- GOAL OF THE EXERCISE:
Using the listing below, set down each line from the line containing "green plastic tray: 8.96" through the line containing "380, 364): 14.03", both ends included, exactly and with nothing added.

- DATA PROVIDED:
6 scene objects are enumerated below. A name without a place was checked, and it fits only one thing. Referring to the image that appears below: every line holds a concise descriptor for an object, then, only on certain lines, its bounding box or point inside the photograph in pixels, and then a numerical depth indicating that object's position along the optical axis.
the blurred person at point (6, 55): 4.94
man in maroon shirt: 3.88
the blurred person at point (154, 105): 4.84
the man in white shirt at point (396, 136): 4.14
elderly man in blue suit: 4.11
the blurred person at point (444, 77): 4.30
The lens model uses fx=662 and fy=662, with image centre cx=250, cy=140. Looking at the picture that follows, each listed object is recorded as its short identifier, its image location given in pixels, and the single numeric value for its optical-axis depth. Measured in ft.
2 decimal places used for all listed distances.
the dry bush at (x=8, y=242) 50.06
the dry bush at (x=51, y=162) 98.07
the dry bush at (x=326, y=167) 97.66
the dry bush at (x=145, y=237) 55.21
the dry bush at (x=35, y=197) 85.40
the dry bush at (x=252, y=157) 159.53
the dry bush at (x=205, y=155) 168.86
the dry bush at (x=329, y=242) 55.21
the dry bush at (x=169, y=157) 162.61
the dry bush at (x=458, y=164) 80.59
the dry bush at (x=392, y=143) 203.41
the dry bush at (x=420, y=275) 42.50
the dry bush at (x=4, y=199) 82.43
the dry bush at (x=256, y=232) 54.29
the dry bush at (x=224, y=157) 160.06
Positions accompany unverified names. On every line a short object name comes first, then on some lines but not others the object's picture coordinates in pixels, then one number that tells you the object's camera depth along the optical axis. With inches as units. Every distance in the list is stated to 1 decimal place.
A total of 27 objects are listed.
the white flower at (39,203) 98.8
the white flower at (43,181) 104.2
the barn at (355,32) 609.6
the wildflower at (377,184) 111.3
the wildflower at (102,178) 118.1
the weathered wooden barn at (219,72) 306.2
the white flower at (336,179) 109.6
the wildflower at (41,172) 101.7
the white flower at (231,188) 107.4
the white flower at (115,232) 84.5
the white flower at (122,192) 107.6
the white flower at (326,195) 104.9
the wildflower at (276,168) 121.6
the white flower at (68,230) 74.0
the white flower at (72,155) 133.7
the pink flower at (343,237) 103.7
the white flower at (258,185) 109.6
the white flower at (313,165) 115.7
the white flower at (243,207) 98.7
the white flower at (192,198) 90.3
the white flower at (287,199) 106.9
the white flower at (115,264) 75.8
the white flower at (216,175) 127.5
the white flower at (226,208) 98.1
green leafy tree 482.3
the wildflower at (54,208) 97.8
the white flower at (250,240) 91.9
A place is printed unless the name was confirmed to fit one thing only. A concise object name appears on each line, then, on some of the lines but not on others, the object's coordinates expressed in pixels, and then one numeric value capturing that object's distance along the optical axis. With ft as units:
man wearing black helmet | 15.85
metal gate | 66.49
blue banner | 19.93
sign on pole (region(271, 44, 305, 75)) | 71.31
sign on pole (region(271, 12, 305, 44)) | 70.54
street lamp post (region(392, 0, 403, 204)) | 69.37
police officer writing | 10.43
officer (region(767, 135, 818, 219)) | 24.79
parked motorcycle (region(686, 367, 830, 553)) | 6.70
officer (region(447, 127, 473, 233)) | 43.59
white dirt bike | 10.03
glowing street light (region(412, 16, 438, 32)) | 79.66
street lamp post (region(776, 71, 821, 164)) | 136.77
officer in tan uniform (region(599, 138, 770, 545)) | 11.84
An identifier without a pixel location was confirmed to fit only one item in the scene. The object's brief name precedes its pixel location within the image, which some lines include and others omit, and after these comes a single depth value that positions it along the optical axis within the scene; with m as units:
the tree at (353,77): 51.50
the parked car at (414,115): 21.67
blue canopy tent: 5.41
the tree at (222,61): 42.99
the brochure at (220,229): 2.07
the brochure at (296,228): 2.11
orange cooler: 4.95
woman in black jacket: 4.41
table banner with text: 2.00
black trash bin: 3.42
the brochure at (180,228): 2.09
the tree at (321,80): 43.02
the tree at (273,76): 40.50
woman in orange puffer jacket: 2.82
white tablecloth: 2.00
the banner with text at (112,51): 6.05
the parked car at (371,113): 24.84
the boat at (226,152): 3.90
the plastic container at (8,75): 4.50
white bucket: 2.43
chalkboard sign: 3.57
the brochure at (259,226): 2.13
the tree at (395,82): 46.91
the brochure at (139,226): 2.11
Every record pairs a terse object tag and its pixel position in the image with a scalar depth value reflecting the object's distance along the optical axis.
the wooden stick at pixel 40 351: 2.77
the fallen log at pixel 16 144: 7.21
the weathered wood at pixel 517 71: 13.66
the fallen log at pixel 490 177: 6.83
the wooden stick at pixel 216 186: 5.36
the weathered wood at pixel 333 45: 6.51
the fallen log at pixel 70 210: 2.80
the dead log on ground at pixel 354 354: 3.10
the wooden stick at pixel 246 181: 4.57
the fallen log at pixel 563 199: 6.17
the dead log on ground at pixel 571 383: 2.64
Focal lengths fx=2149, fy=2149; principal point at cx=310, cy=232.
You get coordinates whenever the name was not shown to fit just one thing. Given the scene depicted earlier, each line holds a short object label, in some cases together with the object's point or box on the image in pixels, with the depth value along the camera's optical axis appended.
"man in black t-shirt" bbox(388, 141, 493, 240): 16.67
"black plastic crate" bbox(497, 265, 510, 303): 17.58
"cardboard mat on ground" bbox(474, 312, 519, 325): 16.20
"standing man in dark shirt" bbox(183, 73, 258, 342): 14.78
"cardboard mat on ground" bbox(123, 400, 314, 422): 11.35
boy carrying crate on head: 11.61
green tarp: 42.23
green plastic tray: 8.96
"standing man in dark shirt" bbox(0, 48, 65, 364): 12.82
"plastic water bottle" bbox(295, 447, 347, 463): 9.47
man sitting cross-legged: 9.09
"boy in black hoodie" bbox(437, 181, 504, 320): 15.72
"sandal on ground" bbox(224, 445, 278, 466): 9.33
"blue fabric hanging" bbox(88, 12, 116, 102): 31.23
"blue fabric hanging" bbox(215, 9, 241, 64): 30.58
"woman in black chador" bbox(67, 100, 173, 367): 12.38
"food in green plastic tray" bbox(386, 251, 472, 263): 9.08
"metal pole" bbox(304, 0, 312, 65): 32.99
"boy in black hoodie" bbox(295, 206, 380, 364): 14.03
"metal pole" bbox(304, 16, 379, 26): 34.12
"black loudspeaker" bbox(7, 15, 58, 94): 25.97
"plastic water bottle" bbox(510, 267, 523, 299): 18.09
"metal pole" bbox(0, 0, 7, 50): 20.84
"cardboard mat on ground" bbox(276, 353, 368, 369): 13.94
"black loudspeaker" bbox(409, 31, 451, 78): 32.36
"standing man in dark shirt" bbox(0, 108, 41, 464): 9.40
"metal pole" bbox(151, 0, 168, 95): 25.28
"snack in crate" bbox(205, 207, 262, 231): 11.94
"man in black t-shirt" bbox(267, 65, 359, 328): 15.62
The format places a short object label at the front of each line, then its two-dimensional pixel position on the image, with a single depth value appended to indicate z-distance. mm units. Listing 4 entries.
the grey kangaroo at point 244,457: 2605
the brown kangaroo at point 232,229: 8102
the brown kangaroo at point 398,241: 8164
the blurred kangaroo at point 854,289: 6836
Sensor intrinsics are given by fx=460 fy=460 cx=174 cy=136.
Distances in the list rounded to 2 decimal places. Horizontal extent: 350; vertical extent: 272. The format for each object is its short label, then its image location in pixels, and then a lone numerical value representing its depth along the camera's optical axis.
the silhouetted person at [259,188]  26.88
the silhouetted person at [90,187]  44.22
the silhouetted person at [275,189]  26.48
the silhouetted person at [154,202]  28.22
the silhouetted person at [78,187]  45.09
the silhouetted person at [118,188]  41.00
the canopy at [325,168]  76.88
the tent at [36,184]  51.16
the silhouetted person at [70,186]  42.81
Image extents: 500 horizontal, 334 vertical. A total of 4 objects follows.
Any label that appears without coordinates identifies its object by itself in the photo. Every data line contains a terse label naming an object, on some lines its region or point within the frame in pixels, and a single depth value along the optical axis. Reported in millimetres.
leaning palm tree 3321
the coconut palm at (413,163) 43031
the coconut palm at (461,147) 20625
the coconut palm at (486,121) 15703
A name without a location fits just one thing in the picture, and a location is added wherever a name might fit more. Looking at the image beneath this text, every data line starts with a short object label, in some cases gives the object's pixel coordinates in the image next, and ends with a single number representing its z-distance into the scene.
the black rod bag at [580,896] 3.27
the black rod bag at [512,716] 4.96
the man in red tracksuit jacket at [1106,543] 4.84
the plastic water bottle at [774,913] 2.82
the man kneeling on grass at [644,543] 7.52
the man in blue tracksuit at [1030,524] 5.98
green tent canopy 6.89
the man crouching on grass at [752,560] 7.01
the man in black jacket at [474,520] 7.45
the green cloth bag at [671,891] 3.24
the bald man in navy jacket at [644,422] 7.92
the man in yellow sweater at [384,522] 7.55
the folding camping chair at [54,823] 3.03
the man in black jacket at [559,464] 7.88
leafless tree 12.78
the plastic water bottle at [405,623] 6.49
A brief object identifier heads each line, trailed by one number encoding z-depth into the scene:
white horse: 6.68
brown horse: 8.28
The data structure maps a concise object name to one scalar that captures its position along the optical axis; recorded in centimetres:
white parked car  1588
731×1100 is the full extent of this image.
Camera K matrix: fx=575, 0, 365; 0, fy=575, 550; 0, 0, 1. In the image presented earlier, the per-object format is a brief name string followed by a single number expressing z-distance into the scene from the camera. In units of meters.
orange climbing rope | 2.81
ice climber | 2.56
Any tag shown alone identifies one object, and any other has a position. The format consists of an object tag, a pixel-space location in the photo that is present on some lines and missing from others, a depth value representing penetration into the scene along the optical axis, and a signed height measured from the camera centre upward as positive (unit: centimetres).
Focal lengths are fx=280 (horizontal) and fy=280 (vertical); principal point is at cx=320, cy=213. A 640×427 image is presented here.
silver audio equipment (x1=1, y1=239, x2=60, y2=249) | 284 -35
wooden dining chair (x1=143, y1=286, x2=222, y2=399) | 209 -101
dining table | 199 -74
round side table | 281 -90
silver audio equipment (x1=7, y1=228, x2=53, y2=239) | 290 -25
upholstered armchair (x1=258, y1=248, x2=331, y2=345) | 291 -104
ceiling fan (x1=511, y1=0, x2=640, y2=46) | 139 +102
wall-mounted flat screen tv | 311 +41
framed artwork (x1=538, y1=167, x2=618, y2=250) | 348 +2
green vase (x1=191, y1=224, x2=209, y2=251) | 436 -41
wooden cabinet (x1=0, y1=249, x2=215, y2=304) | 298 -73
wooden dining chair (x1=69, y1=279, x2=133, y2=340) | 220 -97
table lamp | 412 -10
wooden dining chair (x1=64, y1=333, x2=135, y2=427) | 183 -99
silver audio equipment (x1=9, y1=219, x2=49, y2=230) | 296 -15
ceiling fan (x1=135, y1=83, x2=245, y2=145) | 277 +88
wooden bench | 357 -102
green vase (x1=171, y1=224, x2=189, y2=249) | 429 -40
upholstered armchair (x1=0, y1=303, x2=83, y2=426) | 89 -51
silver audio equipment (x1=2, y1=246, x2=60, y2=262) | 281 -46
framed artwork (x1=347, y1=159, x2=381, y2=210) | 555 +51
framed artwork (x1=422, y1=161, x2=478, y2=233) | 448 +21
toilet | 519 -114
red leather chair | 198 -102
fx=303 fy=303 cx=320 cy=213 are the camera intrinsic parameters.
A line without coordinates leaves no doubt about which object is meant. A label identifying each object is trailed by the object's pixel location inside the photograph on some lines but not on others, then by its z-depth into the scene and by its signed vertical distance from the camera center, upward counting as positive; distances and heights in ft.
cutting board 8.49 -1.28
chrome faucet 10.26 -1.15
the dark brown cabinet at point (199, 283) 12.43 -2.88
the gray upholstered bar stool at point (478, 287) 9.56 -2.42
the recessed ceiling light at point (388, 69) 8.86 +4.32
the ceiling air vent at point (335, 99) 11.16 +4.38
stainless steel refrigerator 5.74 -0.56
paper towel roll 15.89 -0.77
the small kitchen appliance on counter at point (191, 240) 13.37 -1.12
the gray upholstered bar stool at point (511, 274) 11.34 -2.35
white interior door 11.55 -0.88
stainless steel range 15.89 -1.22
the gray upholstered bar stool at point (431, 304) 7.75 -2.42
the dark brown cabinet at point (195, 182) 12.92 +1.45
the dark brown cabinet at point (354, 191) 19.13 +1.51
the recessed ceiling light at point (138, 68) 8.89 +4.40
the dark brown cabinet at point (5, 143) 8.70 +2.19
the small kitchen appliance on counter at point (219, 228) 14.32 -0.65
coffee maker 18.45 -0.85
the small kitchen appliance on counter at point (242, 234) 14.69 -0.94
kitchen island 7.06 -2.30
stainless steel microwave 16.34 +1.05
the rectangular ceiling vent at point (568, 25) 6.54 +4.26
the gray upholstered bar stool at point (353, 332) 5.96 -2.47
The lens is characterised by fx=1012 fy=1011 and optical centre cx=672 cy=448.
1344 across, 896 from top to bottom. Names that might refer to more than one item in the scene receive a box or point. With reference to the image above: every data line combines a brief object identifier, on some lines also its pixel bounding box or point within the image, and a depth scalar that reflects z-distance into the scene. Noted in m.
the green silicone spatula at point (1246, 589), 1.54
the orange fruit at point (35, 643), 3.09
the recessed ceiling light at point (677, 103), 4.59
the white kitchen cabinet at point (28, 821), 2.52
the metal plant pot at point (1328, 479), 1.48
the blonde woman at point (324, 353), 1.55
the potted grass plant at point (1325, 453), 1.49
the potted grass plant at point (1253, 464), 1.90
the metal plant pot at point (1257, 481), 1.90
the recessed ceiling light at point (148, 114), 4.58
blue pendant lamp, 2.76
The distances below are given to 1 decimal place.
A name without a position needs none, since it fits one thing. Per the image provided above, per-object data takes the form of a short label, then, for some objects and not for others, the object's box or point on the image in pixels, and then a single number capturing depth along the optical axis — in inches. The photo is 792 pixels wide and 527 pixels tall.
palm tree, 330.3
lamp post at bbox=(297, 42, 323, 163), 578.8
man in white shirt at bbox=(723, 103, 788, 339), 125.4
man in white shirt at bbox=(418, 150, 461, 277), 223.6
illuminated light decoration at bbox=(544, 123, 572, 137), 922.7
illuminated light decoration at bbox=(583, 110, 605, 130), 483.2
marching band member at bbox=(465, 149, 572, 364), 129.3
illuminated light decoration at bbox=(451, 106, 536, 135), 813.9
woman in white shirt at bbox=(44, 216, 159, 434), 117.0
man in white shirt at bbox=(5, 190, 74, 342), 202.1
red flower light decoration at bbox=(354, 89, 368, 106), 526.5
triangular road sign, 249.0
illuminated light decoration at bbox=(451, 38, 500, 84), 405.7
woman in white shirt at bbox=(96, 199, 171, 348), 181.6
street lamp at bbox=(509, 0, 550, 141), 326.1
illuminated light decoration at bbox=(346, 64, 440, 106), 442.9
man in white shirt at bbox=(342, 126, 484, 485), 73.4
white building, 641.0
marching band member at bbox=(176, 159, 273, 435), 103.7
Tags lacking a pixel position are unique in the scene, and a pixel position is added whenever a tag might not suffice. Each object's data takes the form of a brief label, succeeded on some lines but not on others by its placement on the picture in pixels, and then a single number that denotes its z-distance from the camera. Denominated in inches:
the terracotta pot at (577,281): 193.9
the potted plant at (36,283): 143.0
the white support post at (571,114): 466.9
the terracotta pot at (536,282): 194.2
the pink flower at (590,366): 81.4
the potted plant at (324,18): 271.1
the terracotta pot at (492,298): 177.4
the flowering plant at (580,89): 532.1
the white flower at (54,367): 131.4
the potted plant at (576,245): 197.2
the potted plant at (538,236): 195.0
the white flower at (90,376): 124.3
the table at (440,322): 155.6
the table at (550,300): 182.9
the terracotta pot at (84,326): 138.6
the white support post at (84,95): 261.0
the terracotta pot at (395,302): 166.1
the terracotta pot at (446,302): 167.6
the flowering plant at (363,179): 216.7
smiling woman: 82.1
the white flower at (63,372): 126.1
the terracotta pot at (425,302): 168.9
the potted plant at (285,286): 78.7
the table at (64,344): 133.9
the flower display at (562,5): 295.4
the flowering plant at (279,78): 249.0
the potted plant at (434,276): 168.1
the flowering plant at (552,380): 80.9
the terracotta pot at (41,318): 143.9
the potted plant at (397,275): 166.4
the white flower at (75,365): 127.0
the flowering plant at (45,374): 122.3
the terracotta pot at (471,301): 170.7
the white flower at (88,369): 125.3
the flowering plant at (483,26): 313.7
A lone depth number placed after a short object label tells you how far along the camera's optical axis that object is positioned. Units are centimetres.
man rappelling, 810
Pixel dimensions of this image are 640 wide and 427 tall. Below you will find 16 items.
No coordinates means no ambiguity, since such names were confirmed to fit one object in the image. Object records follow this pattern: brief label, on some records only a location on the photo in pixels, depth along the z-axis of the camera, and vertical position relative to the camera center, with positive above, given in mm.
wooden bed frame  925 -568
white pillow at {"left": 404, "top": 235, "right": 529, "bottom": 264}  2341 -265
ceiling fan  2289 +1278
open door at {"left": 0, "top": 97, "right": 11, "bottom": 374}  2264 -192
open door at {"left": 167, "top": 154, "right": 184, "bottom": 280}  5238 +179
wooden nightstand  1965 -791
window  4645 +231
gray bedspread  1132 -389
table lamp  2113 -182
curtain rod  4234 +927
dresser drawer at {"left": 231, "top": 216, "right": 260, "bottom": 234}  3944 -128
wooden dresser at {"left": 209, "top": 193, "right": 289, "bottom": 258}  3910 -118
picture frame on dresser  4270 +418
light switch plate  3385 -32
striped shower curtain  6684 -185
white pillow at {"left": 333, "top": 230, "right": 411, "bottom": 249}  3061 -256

- EXERCISE RESULT:
green plastic tray: 8.96
"standing man in dark shirt" bbox(0, 48, 65, 364): 12.82
"plastic water bottle" bbox(295, 447, 347, 463): 9.47
man sitting cross-legged: 9.09
"boy in black hoodie" bbox(437, 181, 504, 320): 15.72
"sandal on ground" bbox(224, 445, 278, 466): 9.33
"blue fabric hanging" bbox(88, 12, 116, 102): 31.23
"blue fabric hanging" bbox(215, 9, 241, 64): 30.58
"woman in black chador" bbox(67, 100, 173, 367): 12.38
"food in green plastic tray" bbox(386, 251, 472, 263): 9.08
"metal pole" bbox(304, 0, 312, 65): 32.99
"boy in black hoodie" bbox(295, 206, 380, 364): 14.03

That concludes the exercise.